Re: Apache Spark 3.3 Release

Jacky Lee Wed, 16 Mar 2022 07:05:53 -0700

I also have a PR that has been ready to merge for a while, can we merge in
3.3.0?
[SPARK-37831][CORE] add task partition id in TaskInfo and Task Metrics
https://github.com/apache/spark/pull/35185


Adam Binford <adam...@gmail.com> 于2022年3月16日周三 21:16写道：

> Also throwing my hat in for two of my PRs that should be ready just need
> final reviews/approval:
> Removing shuffles from deallocated executors using the shuffle service:
> https://github.com/apache/spark/pull/35085. This has been asked for for
> several years across many issues.
> Configurable memory overhead factor:
> https://github.com/apache/spark/pull/35504
>
> Adam
>
> On Wed, Mar 16, 2022 at 8:53 AM Wenchen Fan <cloud0...@gmail.com> wrote:
>
>> +1 to define an allowlist of features that we want to backport to branch
>> 3.3. I also have a few in my mind
>> complex type support in vectorized parquet reader:
>> https://github.com/apache/spark/pull/34659
>> refine the DS v2 filter API for JDBC v2:
>> https://github.com/apache/spark/pull/35768
>> a few new SQL functions that have been in development for a while:
>> to_char, split_part, percentile_disc, try_sum, etc.
>>
>> On Wed, Mar 16, 2022 at 2:41 PM Maxim Gekk
>> <maxim.g...@databricks.com.invalid> wrote:
>>
>>> Hi All,
>>>
>>> I have created the branch for Spark 3.3:
>>> https://github.com/apache/spark/commits/branch-3.3
>>>
>>> Please, backport important fixes to it, and if you have some doubts,
>>> ping me in the PR. Regarding new features, we are still building the allow
>>> list for branch-3.3.
>>>
>>> Best regards,
>>> Max Gekk
>>>
>>>
>>> On Wed, Mar 16, 2022 at 5:51 AM Dongjoon Hyun <dongjoon.h...@gmail.com>
>>> wrote:
>>>
>>>> Yes, I agree with you for your whitelist approach for backporting. :)
>>>> Thank you for summarizing.
※ ※ ※
Exercise set:
**1)** In the Spark 3.3 release thread, why does Adam Binford say his pull request for removing shuffles from deallocated executors should be included? Answer in one to three sentences.
**2)** Write what comes next in the Spark 3.3 release thread, starting after its last line.
None of the entries is needed for this work.
※ ※ ※
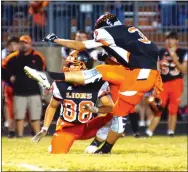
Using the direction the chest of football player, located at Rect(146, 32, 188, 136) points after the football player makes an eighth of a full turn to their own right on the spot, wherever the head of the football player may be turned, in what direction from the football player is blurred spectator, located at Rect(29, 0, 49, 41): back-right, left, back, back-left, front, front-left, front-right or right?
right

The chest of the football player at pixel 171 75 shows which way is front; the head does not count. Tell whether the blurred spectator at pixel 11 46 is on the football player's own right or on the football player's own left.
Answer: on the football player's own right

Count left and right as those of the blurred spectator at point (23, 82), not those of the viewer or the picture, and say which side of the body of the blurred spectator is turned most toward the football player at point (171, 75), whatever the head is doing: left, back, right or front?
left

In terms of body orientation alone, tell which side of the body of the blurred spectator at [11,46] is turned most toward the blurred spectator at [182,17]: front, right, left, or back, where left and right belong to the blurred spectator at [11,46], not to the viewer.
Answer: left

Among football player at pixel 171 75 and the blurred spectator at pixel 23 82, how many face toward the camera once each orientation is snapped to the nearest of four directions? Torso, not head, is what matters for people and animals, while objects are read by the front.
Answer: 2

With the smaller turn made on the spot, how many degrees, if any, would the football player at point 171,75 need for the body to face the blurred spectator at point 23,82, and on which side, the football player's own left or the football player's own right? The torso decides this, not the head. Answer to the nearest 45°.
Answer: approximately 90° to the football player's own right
※ ※ ※
Expected results:
**1)** Adam Binford says the pull request has been requested for several years across many issues. He adds that it should be ready and only needs final review and approval.

**2)**
>>>>
>>>> Thanks,
>>>> Dongjoon.
>>>>
>>>>
>>>> On Tue, Mar 15, 2022 at 4:20 PM Xiao Li <gatorsm...@gmail.com> wrote:
>>>>
>>>>> I think I finally got your point. What you want to keep unchanged is
>>>>> the branch cut date of Spark 3.3. Today? or this Friday? This is not a big
>>>>> deal.
>>>>>
>>>>> My major concern is whether we should keep merging the feature work or
>>>>> the dependency upgrade after the branch cut. To make our release time more
>>>>> predictable, I am suggesting we should finalize the exception PR list
>>>>> first, instead of merging them in an ad hoc way. In the past, we spent a
>>>>> lot of time on the revert of the PRs that were merged after the branch 
>>>>> cut.
>>>>> I hope we can minimize unnecessary arguments in this release. Do you 
>>>>> agree,
>>>>> Dongjoon?
>>>>>
>>>>>
>>>>>
>>>>> Dongjoon Hyun <dongjoon.h...@gmail.com> 于2022年3月15日周二 15:55写道：
>>>>>
>>>>>> That is not totally fine, Xiao. It sounds like you are asking a
>>>>>> change of plan without a proper reason.
>>>>>>
>>>>>> Although we cut the branch Today according our plan, you still can
>>>>>> collect the list and make a list of exceptions. I'm not blocking what you
>>>>>> want to do.
>>>>>>
>>>>>> Please let the community start to ramp down as we agreed before.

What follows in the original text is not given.